Let m be the mass of a particle executing simple harmonic motion. A is the amplitude and T is the time period of the motion. The particle possesses kinetic energy due to its velocity all along its path of motion except at the extremities. Again restoring force acts on the particle all along its path of motion except at the position of equilibrium.
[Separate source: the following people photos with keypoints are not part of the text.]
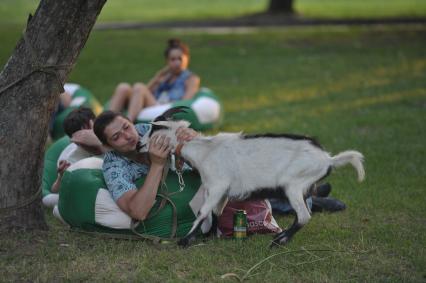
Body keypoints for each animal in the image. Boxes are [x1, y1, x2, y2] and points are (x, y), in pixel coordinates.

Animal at [138, 107, 364, 247]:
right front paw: (212, 236)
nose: (139, 144)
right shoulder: (222, 192)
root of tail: (328, 159)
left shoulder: (217, 186)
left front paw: (185, 241)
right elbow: (216, 213)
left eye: (153, 129)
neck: (205, 152)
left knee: (303, 216)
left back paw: (278, 241)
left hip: (293, 186)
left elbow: (203, 212)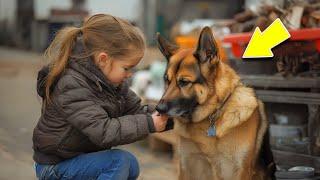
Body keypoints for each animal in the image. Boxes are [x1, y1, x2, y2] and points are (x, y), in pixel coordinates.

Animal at [155, 27, 276, 180]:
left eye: (184, 82)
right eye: (167, 80)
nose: (158, 109)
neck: (212, 115)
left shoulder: (240, 171)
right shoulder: (187, 167)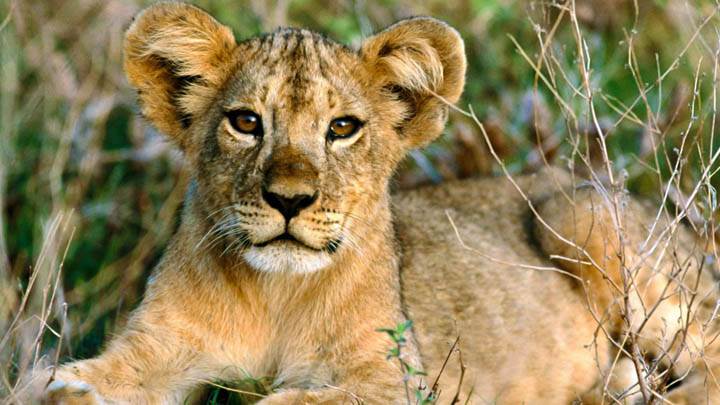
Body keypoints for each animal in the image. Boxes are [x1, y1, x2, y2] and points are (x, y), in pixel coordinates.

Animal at [19, 2, 719, 404]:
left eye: (342, 128)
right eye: (246, 122)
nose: (290, 200)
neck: (276, 296)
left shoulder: (400, 378)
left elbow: (303, 400)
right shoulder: (157, 345)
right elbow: (70, 376)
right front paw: (63, 391)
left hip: (582, 210)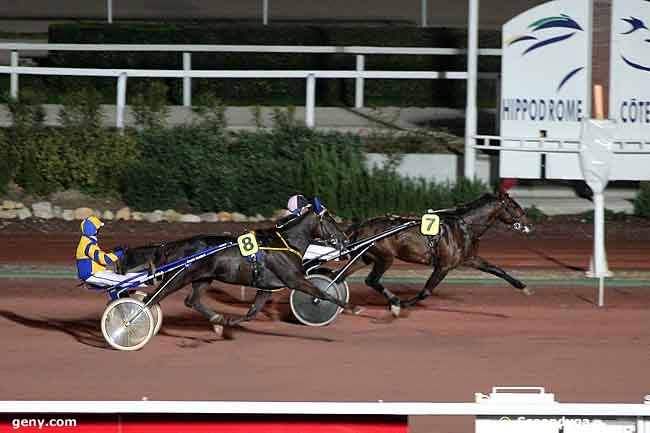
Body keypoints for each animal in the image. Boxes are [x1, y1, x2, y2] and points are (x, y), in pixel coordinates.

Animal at [119, 198, 356, 334]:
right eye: (330, 220)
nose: (345, 239)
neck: (286, 242)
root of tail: (172, 245)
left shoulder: (266, 287)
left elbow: (252, 312)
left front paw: (229, 322)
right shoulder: (295, 280)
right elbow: (323, 293)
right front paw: (351, 307)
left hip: (203, 278)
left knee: (191, 300)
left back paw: (216, 320)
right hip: (178, 277)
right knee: (151, 300)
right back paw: (130, 321)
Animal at [336, 187, 528, 316]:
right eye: (514, 206)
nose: (529, 223)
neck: (464, 226)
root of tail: (362, 225)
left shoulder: (470, 258)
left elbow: (497, 270)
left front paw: (523, 287)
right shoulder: (443, 266)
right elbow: (426, 292)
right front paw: (404, 303)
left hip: (365, 257)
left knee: (340, 276)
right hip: (385, 257)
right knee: (371, 280)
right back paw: (394, 302)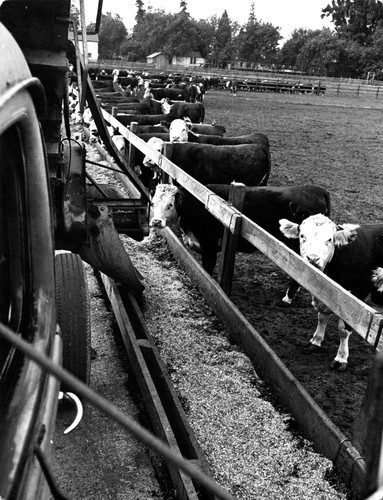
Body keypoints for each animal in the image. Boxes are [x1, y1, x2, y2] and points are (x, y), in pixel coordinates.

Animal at [152, 184, 332, 304]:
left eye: (169, 205)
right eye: (153, 203)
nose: (155, 221)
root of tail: (318, 190)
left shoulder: (209, 247)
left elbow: (206, 273)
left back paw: (288, 297)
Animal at [280, 212, 383, 372]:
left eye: (330, 239)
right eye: (302, 236)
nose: (313, 258)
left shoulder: (356, 301)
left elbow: (343, 330)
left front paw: (341, 359)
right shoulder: (325, 296)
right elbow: (322, 317)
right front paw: (316, 341)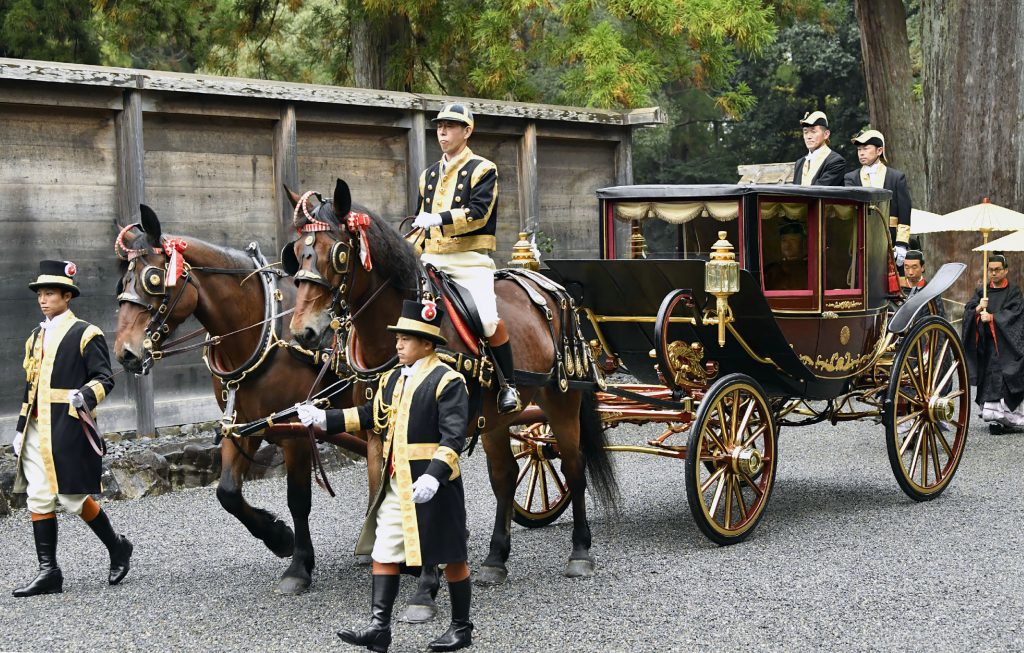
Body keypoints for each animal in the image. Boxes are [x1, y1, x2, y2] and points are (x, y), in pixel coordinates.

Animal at [113, 205, 354, 597]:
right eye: (123, 283)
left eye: (153, 279)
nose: (126, 353)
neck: (262, 332)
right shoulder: (241, 424)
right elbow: (227, 492)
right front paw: (279, 537)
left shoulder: (296, 432)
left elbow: (298, 500)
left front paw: (299, 566)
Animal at [284, 179, 614, 581]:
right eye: (295, 252)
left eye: (338, 253)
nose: (303, 331)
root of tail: (546, 284)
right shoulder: (377, 426)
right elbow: (381, 487)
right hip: (494, 417)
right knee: (506, 475)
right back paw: (495, 558)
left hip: (562, 401)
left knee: (573, 467)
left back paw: (580, 551)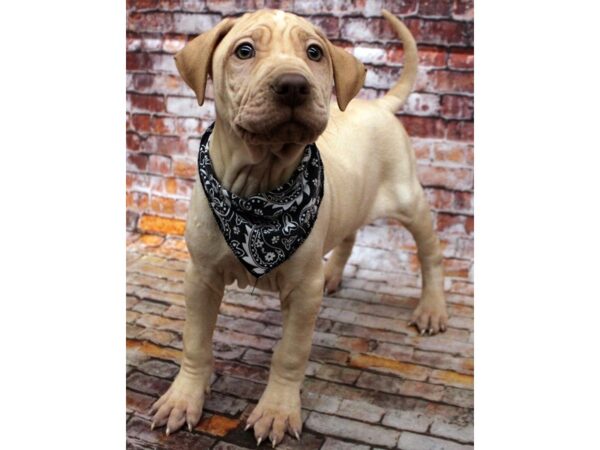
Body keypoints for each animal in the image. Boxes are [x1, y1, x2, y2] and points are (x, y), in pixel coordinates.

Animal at [149, 8, 448, 444]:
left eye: (314, 53)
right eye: (244, 50)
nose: (293, 85)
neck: (258, 192)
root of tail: (378, 105)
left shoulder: (304, 291)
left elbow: (290, 353)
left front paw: (276, 411)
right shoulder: (200, 276)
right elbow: (195, 341)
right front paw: (183, 398)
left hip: (410, 199)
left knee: (430, 253)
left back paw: (432, 309)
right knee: (349, 234)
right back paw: (335, 275)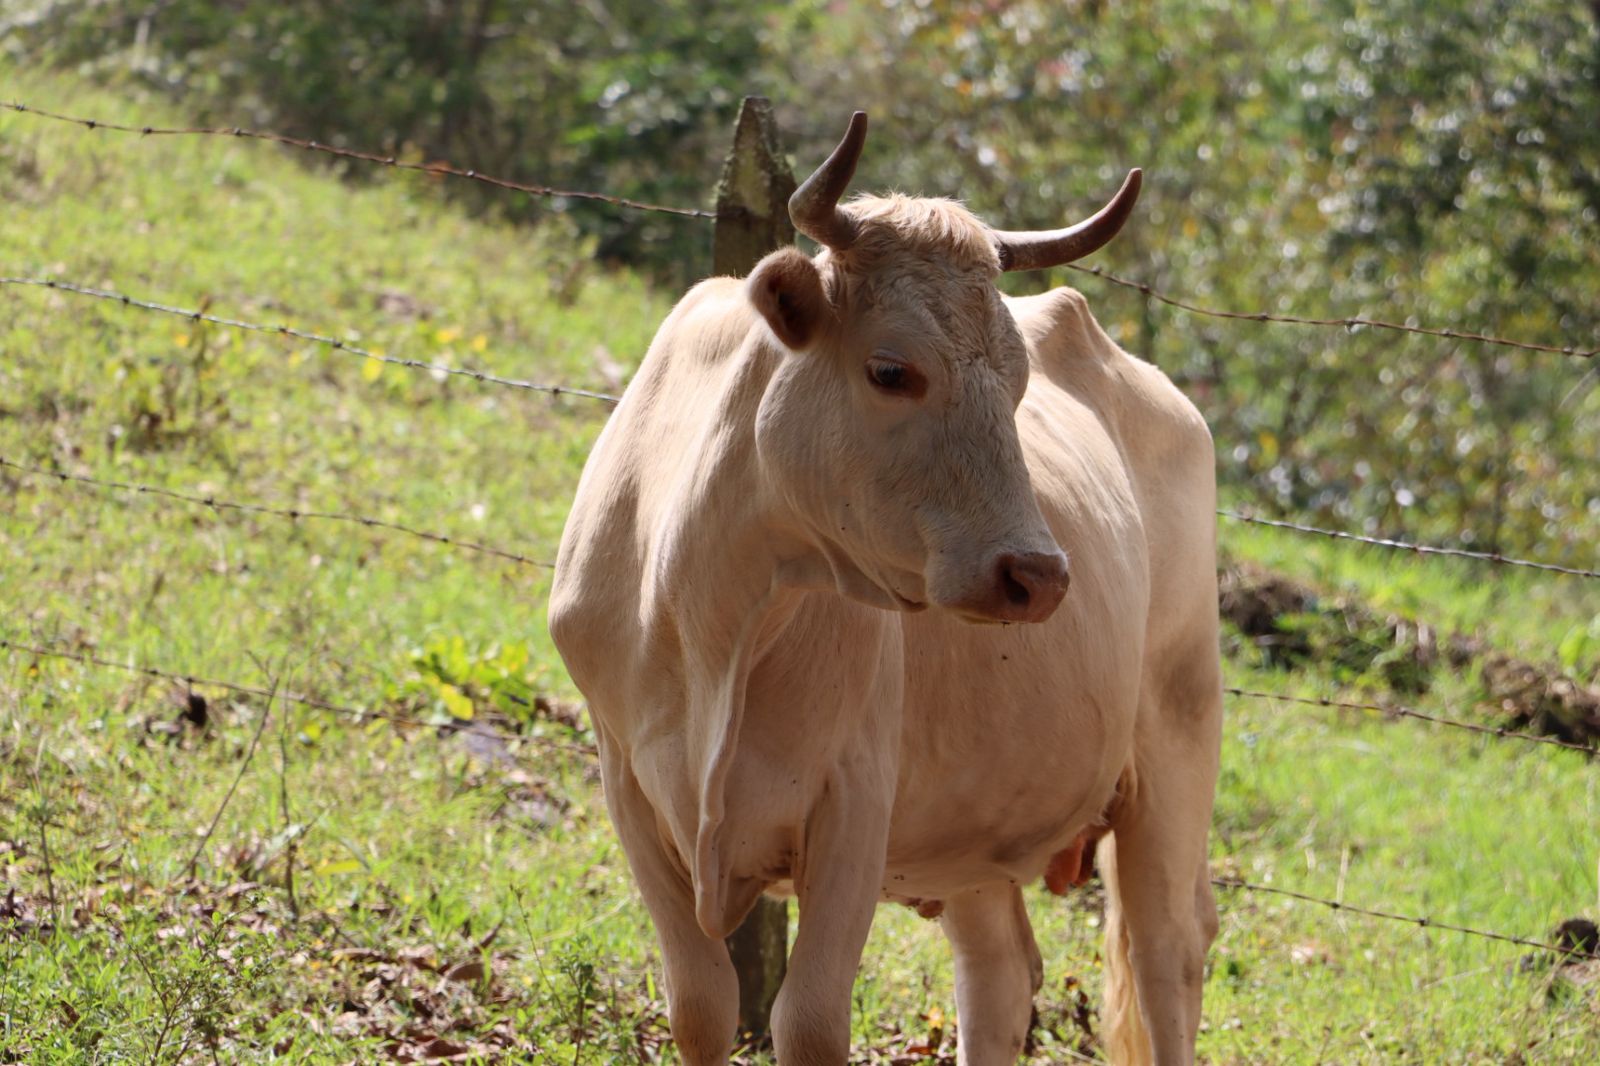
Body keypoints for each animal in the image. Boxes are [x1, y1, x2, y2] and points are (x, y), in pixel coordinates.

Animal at [549, 112, 1222, 1066]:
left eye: (1018, 384)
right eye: (891, 369)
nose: (1040, 574)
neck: (715, 613)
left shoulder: (854, 804)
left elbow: (809, 1022)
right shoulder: (629, 784)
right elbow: (702, 1005)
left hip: (1176, 742)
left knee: (1168, 952)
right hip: (976, 829)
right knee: (1000, 972)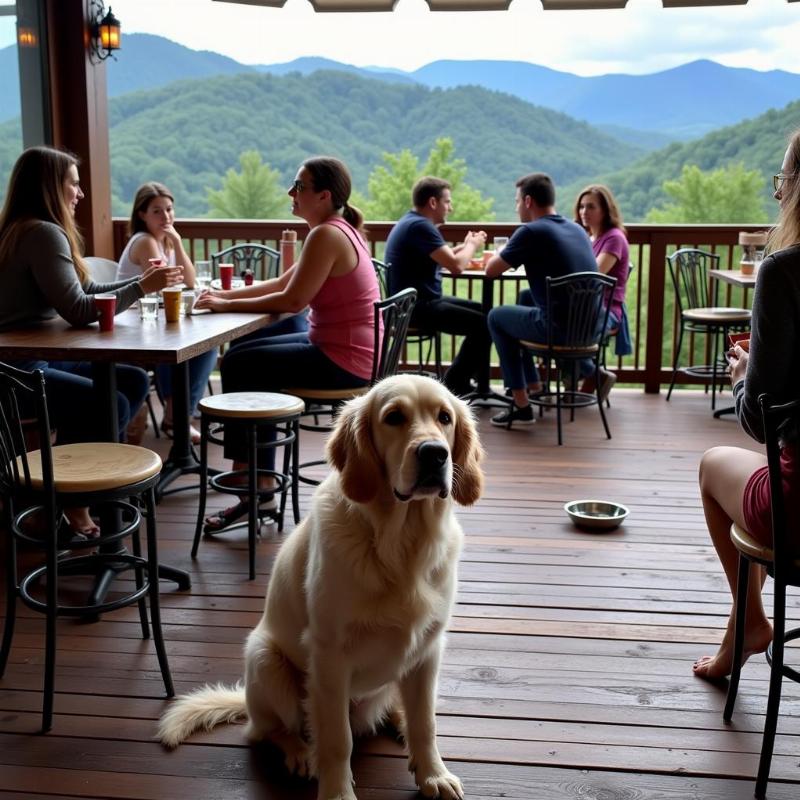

So, the work that is to be done to move the particle against the storing force remains stored in the particle as potential energy.

## Kinetic Energy of Simple Harmonic Motion:

At a displacement x from the position of equilibrium,

the velocity of the particle v = ω√(A^{2} – x^{2})

So, the kinetic energy of the particle of mass m at that instant,

K = 1/2 mv

^{2}= 1/2 mω^{2}(A^{2}– x^{2})

So, **the kinetic energy of a particle executing SHM is maximum at the position of equilibrium and zero at the two ends, at the two extremities of its path of motion**.

## Potential Energy of Simple Harmonic Motion:

When the particle is at a distance x from its position of equilibrium, the restoring force acting on it is, F = mω^{2}x.

Again, when the particle is just at the position of equilibrium, x = 0, the restoring force F = 0, and no force acts on the particle.

So, within the displacement from 0 to x, the average force acting on the particle = (0 + mω^{2}x)/2 = (1/2)mω^{2}x

Now, the potential energy of the particle, U = work done to move the particle through the distance x against this average force = average force x displacement acting on the particle.

potential energy (U) = (1/2)mω

^{2}x.x

= (1/2)mω^{2}x^{2}